Le travail et  » les bons sentiments »

Le bonheur au travail ?

Le travail n’apportera pas le bonheur, car c’est l’amour qui est chargé de cette nécessaire illusion humaine. Au mieux, parfois, le travail apportera « l’épanouissement ».

Par contre, dirigeants et employés devront réellement exiger cela : que le travail n’apporte pas du malheur, et qu’il n’abîme jamais ni le corps, ni l’amour, ni… le travail lui même.

Quant au « bien-être au travail » que tout le monde appelle de ses vœux aujourd’hui, il faudra bien que cabinets, syndicats et politiques cessent d’en parler comme d’une norme d’organisme certificateur. Car « être bien » au travail, ne relèvera fondamentalement que de la décision du Sujet lui même et de personne d’autre.

Sois heureux et travaille.

Je ne veux pas que mon n+1 cherche à obtenir mon sourire pour accroître ma productivité. Mais je voudrais pouvoir exiger de sa part les moyens de travailler proprement. Je voudrais que, par exemple, il s’arrange pour obtenir ma confiance et mon engagement productif par la clarté de sa position et que, de grâce, il me laisse en paix pour la question du bonheur, parce que ça, c’est mon existence.

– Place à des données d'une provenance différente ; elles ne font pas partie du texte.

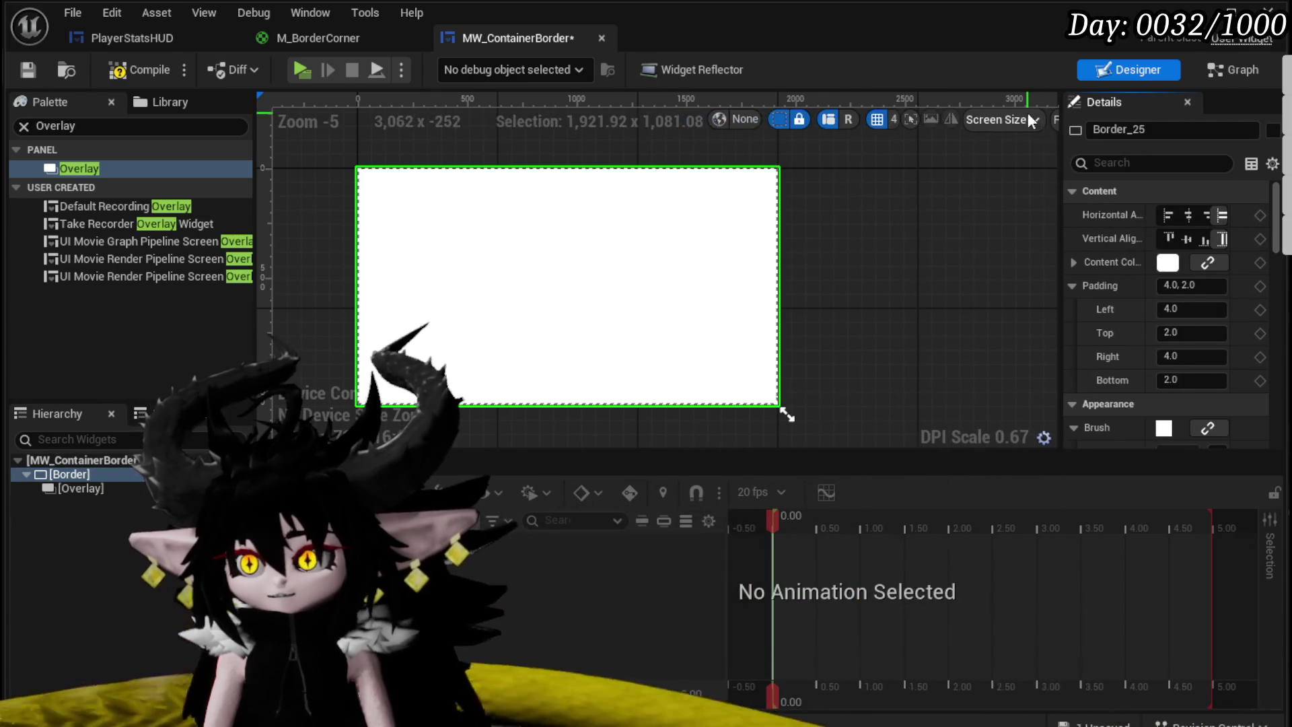
click(1039, 122)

« Sois heureux, et travaille » est en effet une injonction paradoxale en totale équivalence avec « travaille et tais toi ».

Le travail et les bons sentiments ?

J’aimerais voir cesser le fatras inutile des bons sentiments autour des RPS (risques psycho sociaux) dont l’hystérisation forcenée après la crise de FT qui les a mis au devant de la scène, fait l’affaire de médias, d’experts et de cabinets qui ne veulent pas les voir changer (afin de continuer à faire suer le burnous), de politiques qui osent plus y changer quoique ce soit (afin de ne pas effrayer l’opinion), de syndicats qui n’y souhaitent pas voir changer un rapport de force favorable (afin de perpétuer la tradition du combat social).

J’aimerais, je le confesse, que puisse être dépassée cette façon de penser : Non, le secret du travail n’est pas dans l’emploi, Non, le secret de  la souffrance au travail n’est pas essentiellement  dans l’allègement des contraintes.

Revenir à l’essentiel, surtout s’il est ignoré

Pourtant, c’est certain dans notre existence, la question du lien au travail est essentielle, et sa fragilité incontestable. Mais pourquoi serait il si difficile d’admettre que ce lien est marqué originellement par le Désir et l’angoisse, naturellement associés. Pourquoi faudrait il convoquer « l’ouvriérisme post moderne », ou l’approche « ergonomique », qui traitent de questions nécessaires mais toujours à côté de  celle, essentielle pourtant, du « Désir de travail ».

Pour en finir avec les risques psycho sociaux il faudrait se battre tous les jours et ensemble pour la préservation ou la restauration de l’identité professionnelle. Car on peut de façon modeste mais opérationnelle redonner au travail sa place « désirante », et voir s’estomper tout ce « fatras psycho social ».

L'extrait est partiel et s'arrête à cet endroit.